Karadan ayağı kesilen sadece kutuptaki ayı değil. Son selde otobüs duraklarının tepesine çıkan ayı değil, biz İstanbullulardık.
İTÜ Meteoroloji Mühendisliği Bölümü Öğretim Üyesi Prof. Dr. Mikdat Kadıoğlu başkanlığındaki ekibin, Türkiye Gıda ve İçecek Sanayisi Dernekleri Federasyonu (TGDF) için hazırladığı ‘Türkiye’de İklim Değişikliği ve Tarımda Sürdürülebilirlik’ raporunu anlatmaya bu örnekle başladı.

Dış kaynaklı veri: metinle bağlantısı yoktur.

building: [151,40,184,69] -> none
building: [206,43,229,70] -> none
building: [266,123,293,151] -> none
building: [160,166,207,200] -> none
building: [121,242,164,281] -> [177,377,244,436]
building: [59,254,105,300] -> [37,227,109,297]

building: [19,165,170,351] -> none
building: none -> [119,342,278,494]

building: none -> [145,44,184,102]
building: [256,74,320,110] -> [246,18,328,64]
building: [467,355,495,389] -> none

İklim değişikliğinin etkileri açısından Türkiye, Avrasya’daki en kırılgan 3’üncü ülke. “Bize bir şey olmaz abi” değil yani.
“İklim değişikliğine bir kalkınma sorunu, yoksulluk tuzağı olarak bakmamız gerek” diyor Kadıoğlu. Malum gelişmiş ülkeler iklim değişikliğine adapte olup gelişmesini sürdürürken, kalkınmakta olan ülkeler toplumun refahına harcayacakları parayı afet nedenli yıkımlara harcadığından bir türlü kalkınamıyor. Biz de iklim değişikliğini bir kalkınma sorunu olarak ele almazsak önümüzdeki yıllarda özellikle gıda sektöründe büyük sıkıntı yaşayacağız.

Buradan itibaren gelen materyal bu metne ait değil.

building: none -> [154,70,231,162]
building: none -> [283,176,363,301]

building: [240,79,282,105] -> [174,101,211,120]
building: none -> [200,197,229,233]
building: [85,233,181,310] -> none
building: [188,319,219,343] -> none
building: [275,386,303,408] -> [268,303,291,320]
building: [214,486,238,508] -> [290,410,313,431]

SUSUZ KONYA’DA AŞIRI SU İSTEYEN BİTKİ EKİLİYOR
Türkiye’de Ege, Akdeniz ve Güneydoğu Anadolu Bölgesi’nde sıcaklık 4-7 derece artacak. Bu da bize afet olarak geri dönecek. Sigorta şirketlerinin artık meteoroloji mühendisi çalıştırmaya başlamasından anlayın vaziyeti.
“ ‘Tropik iklime giriyoruz’ diyorlar. Keşke tropik iklim olsa! Biz güneydeki ülkelere benzeyeceğiz, çölleşeceğiz” diyor Kadıoğlu.
Çocuklukta ezberlediğimiz “Yazları sıcak ve kurak, kışları ılık ve yağışlı” tekerlememiz bile bozuluyor, Türkiye çölleşiyor.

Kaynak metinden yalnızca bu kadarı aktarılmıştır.